## CONSIGNES
**a.** Relevez dans le texte sur la maladie cœliaque chaque nombre écrit en chiffres et suivi d'une unité ou d'un symbole.
**b.** Veuillez citer sans rien changer le passage du texte sur la maladie cœliaque qui va de « Il n’existe actuellement » jusqu'à « attaque l’intestin grêle. ».
**c.** Rédigez la suite du texte sur la maladie cœliaque à partir de sa dernière phrase.

Lorsque la nanoparticule chargée d’allergènes est injectée dans le sang, le système immunitaire ne s’en préoccupe pas, car il considère la particule comme un débris inoffensif. Ensuite, la nanoparticule et sa cargaison cachée sont consommées par un macrophage, essentiellement une cellule aspiratrice qui élimine les débris cellulaires et les agents pathogènes de l’organisme.
« La cellule aspiratrice présente l’allergène ou l’antigène au système immunitaire d’une manière qui dit : « Pas d’inquiétude, cela appartient à cet endroit », a déclaré Miller. « Le système immunitaire arrête alors son attaque contre l’allergène, et le système immunitaire est réinitialisé à la normale. »
Dans l’essai sur la maladie cœliaque, la nanoparticule était chargée de gliadine, le principal composant du gluten alimentaire, présent dans les céréales comme le blé. Une semaine après le traitement, les patients ont été nourris au gluten pendant 14 jours. Sans traitement, les patients cœliaques mangeant du gluten ont développé des réponses immunitaires marquées à la gliadine et des dommages dans leur intestin grêle. Les patients cœliaques traités avec la nanoparticule de COUR, CNP-101, ont présenté une réponse immunitaire inflammatoire inférieure de 90 % à celle des patients non traités. En stoppant la réponse inflammatoire, la CNP-101 a montré sa capacité à protéger les intestins des lésions liées au gluten.
Il n’existe actuellement aucun traitement pour la maladie cœliaque.
« Les médecins ne peuvent que prescrire l’évitement du gluten, ce qui n’est pas toujours efficace et entraîne un lourd tribut social et économique pour les patients cœliaques », a déclaré Miller.
Environ 1 % de la population est atteinte de la maladie cœliaque, une maladie auto-immune grave dans laquelle l’ingestion de gluten entraîne des dommages dans l’intestin grêle. Lorsque les personnes atteintes de la maladie cœliaque mangent du gluten (une protéine présente dans le blé), leur organisme met en place une réponse immunitaire qui attaque l’intestin grêle.
Les maladies auto-immunes ne peuvent généralement être traitées que par des immunosuppresseurs qui apportent un certain soulagement, mais sapent le système immunitaire et entraînent des effets secondaires toxiques. Le CNP-101 ne supprime pas le système immunitaire mais inverse le cours de la maladie.

## DOCUMENTS PRÉSENTÉS

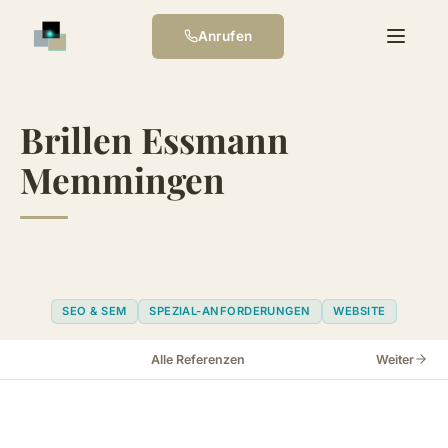
Anrufen
Brillen Essmann
Memmingen
SEO & SEM
SPEZIAL-ANFORDERUNGEN
WEBSITE
Alle Referenzen
Weiter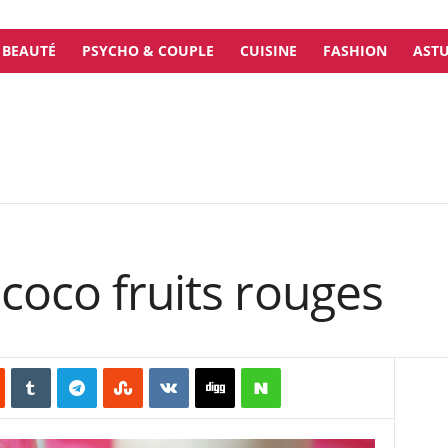
BEAUTÉ
PSYCHO & COUPLE
CUISINE
FASHION
ASTU
coco fruits rouges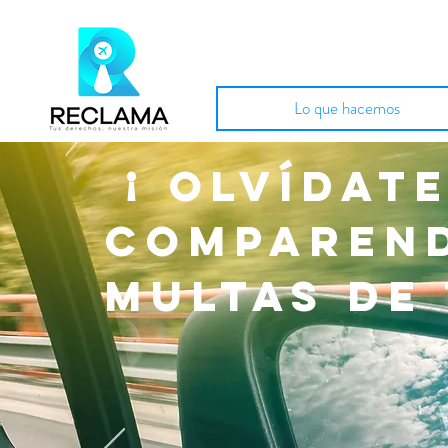
Lo que hacemos
¡ Olvídate
comparen
multas de 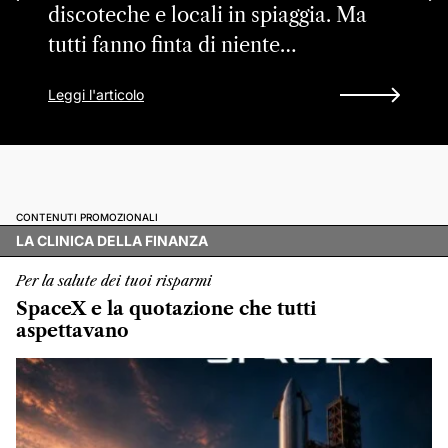
discoteche e locali in spiaggia. Ma
tutti fanno finta di niente…
Leggi l'articolo
CONTENUTI PROMOZIONALI
LA CLINICA DELLA FINANZA
Per la salute dei tuoi risparmi
SpaceX e la quotazione che tutti
aspettavano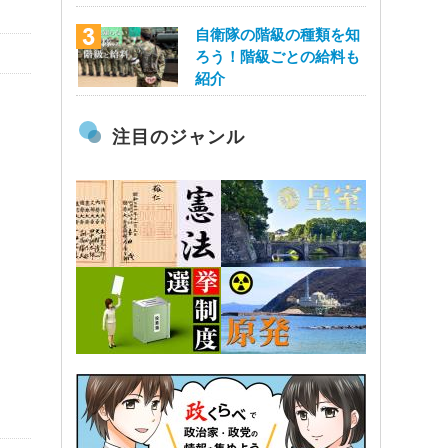
自衛隊の階級の種類を知
ろう！階級ごとの給料も
紹介
注目のジャンル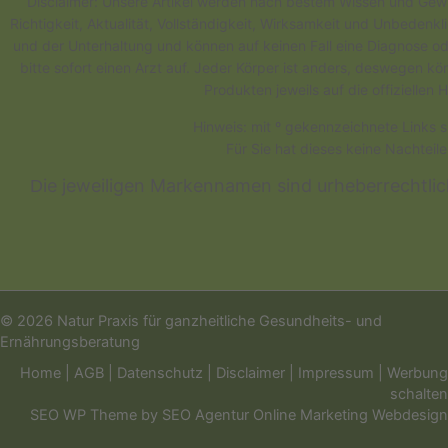
Disclaimer: Unsere Artikel werden nach bestem Wissen und Gewis
Richtigkeit, Aktualität, Vollständigkeit, Wirksamkeit und Unbedenk
und der Unterhaltung und können auf keinen Fall eine Diagnose od
bitte sofort einen Arzt auf. Jeder Körper ist anders, deswegen 
Produkten jeweils auf die offizielle
Hinweis: mit º gekennzeichnete Links s
Für Sie hat dieses keine Nachteil
ie jeweiligen Markennamen sind urheberrechtli
D
© 2026 Natur Praxis für ganzheitliche Gesundheits- und
Ernährungsberatung
Home
|
AGB
|
Datenschutz
|
Disclaimer
|
Impressum
|
Werbung
schalten
SEO WP Theme
by
SEO Agentur Online Marketing Webdesign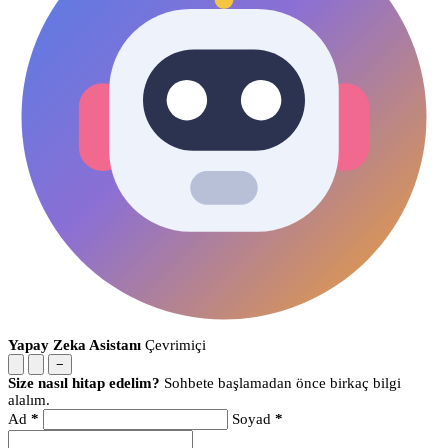
Yapay Zeka Asistanı
Çevrimiçi
−
Size nasıl hitap edelim?
Sohbete başlamadan önce birkaç bilgi
alalım.
Ad
*
Soyad
*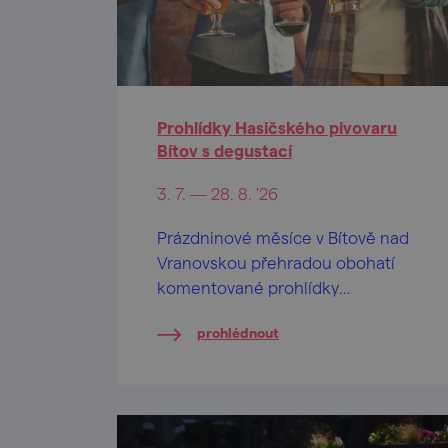
Prohlídky Hasičského pivovaru
Bítov s degustací
3. 7. — 28. 8. '26
Prázdninové měsíce v Bítově nad
Vranovskou přehradou obohatí
komentované prohlídky
Hasičského pivovaru v centru
prohlédnout
obce.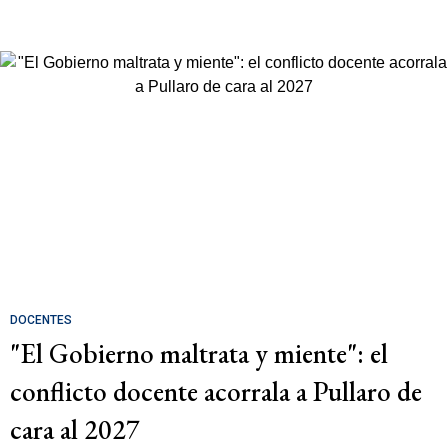
DOCENTES
"El Gobierno maltrata y miente": el
conflicto docente acorrala a Pullaro de
cara al 2027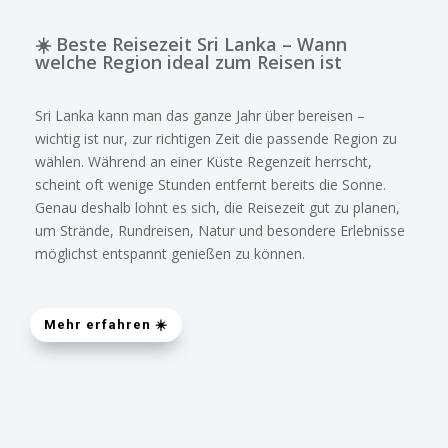
mit viel Natur, Tieren, Zugfahrten und
authentischen Begegnungen. Besonders gefragt
☀️ Beste Reisezeit Sri Lanka – Wann
sind unsere Reisen wie die
7 Tage
welche Region ideal zum Reisen ist
Familienrundreise
,
10 Tage Sri Lanka für Minis
oder unsere
Sri Lanka Rundreisen mit Kindern
.
Sri Lanka kann man das ganze Jahr über bereisen –
wichtig ist nur, zur richtigen Zeit die passende Region zu
Abenteuer, Wildlife & besondere Erlebnisse
wählen. Während an einer Küste Regenzeit herrscht,
N
scheint oft wenige Stunden entfernt bereits die Sonne.
Sri Lanka bietet perfekte Möglichkeiten für
Genau deshalb lohnt es sich, die Reisezeit gut zu planen,
Abenteuerreisen, Wildlife-Erlebnisse und aktive
um Strände, Rundreisen, Natur und besondere Erlebnisse
Rundreisen. Erleben Sie spannende Safaris in
Yala
möglichst entspannt genießen zu können.
oder Wilpattu Nationalparks
, spektakuläre
Naturerlebnisse oder die berühmte
Zugfahrt von
Badulla nach Haputale
durch das Hochland Sri
Mehr erfahren ☀️
Lankas.
Für Abenteuerliebhaber empfehlen wir außerdem
unsere besonderen Reisen wie die
14 Tage
Rundreise Abenteuer und Wildlife
oder die
Sri
Lanka Rundreise 14 Tage Action & Abenteuer für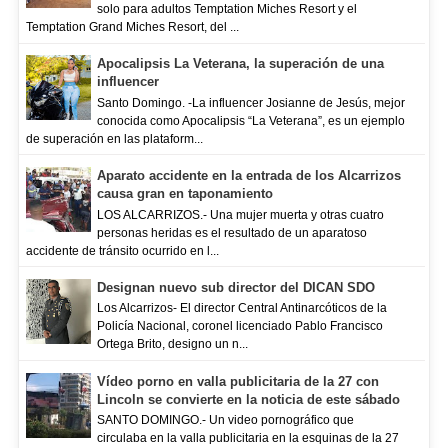
solo para adultos Temptation Miches Resort y el
Temptation Grand Miches Resort, del ...
Apocalipsis La Veterana, la superación de una
influencer
Santo Domingo. -La influencer Josianne de Jesús, mejor
conocida como Apocalipsis “La Veterana”, es un ejemplo
de superación en las plataform...
Aparato accidente en la entrada de los Alcarrizos
causa gran en taponamiento
LOS ALCARRIZOS.- Una mujer muerta y otras cuatro
personas heridas es el resultado de un aparatoso
accidente de tránsito ocurrido en l...
Designan nuevo sub director del DICAN SDO
Los Alcarrizos- El director Central Antinarcóticos de la
Policía Nacional, coronel licenciado Pablo Francisco
Ortega Brito, designo un n...
Vídeo porno en valla publicitaria de la 27 con
Lincoln se convierte en la noticia de este sábado
SANTO DOMINGO.- Un video pornográfico que
circulaba en la valla publicitaria en la esquinas de la 27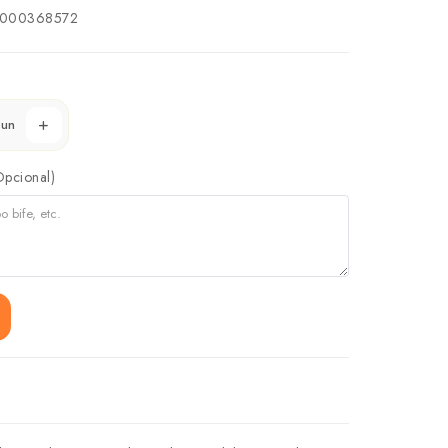
000368572
un
Opcional)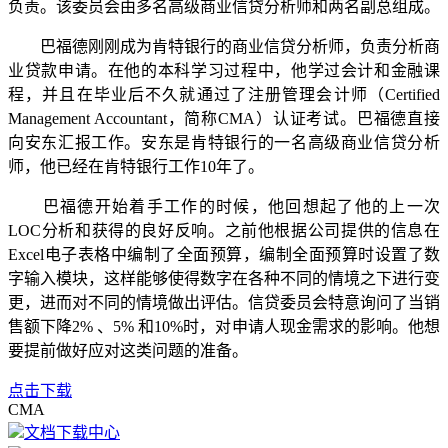
负责。该委员会由多名高级商业信贷分析师和两名副总组成。
巴福德刚刚成为肯特银行的商业信贷分析师，负责分析商
业贷款申请。在他的本科学习过程中，他学过会计和金融课
程，并且在毕业后不久就通过了注册管理会计师（Certified
Management Accountant，简称CMA）认证考试。巴福德直接
向安东汇报工作。安东是肯特银行的一名高级商业信贷分析
师，他已经在肯特银行工作10年了。
巴福德开始着手工作的时候，他回想起了他的上一次
LOC分析和获得的良好反响。之前他根据公司提供的信息在
Excel电子表格中编制了全面预算，编制全面预算时设置了数
字输入模块，这样能够使得数字在各种不同的情境之下进行变
更，进而对不同的情境做出评估。信贷委员会特意询问了当销
售额下降2% 、5% 和10%时，对申请人现金需求的影响。他想
要提前做好应对这类问题的准备。
点击下载
CMA
文档下载中心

## CORRIGÉ
**a.**
14 jours
90 %
1 %

**b.**
Il n’existe actuellement aucun traitement pour la maladie cœliaque.
« Les médecins ne peuvent que prescrire l’évitement du gluten, ce qui n’est pas toujours efficace et entraîne un lourd tribut social et économique pour les patients cœliaques », a déclaré Miller.
Environ 1 % de la population est atteinte de la maladie cœliaque, une maladie auto-immune grave dans laquelle l’ingestion de gluten entraîne des dommages dans l’intestin grêle. Lorsque les personnes atteintes de la maladie cœliaque mangent du gluten (une protéine présente dans le blé), leur organisme met en place une réponse immunitaire qui attaque l’intestin grêle.

**c.**
« La maladie cœliaque est différente de beaucoup d’autres troubles auto-immuns car l’antigène incriminé (déclencheur environnemental) est bien connu — le gluten dans l’alimentation », a déclaré le Dr Ciaran Kelly, professeur de médecine à la Harvard Medical School et directeur du Celiac Center au Beth Israel Deaconess Medical Center. « Cela fait de la maladie cœliaque une condition parfaite à traiter en utilisant cette approche passionnante de tolérance immunitaire induite par les nanoparticules. »
Kelly, qui présentera le résumé de la recherche à Barcelone, a travaillé avec Miller pour appliquer la technologie et définir l’approche thérapeutique pour traiter la maladie cœliaque.
La nanotechnologie a été concédée sous licence à COUR Pharmaceuticals Co, une biotechnologie basée à Northbrook et cofondée par Miller. COUR a développé CNP-101, qui a obtenu le statut Fast Track de la Food and Drug Administration américaine, et a apporté la thérapie aux patients en collaboration avec Takeda Pharmaceuticals. Takeda annoncera mardi qu’ils ont acquis une licence mondiale exclusive pour développer et commercialiser ce médicament expérimental pour la maladie cœliaque.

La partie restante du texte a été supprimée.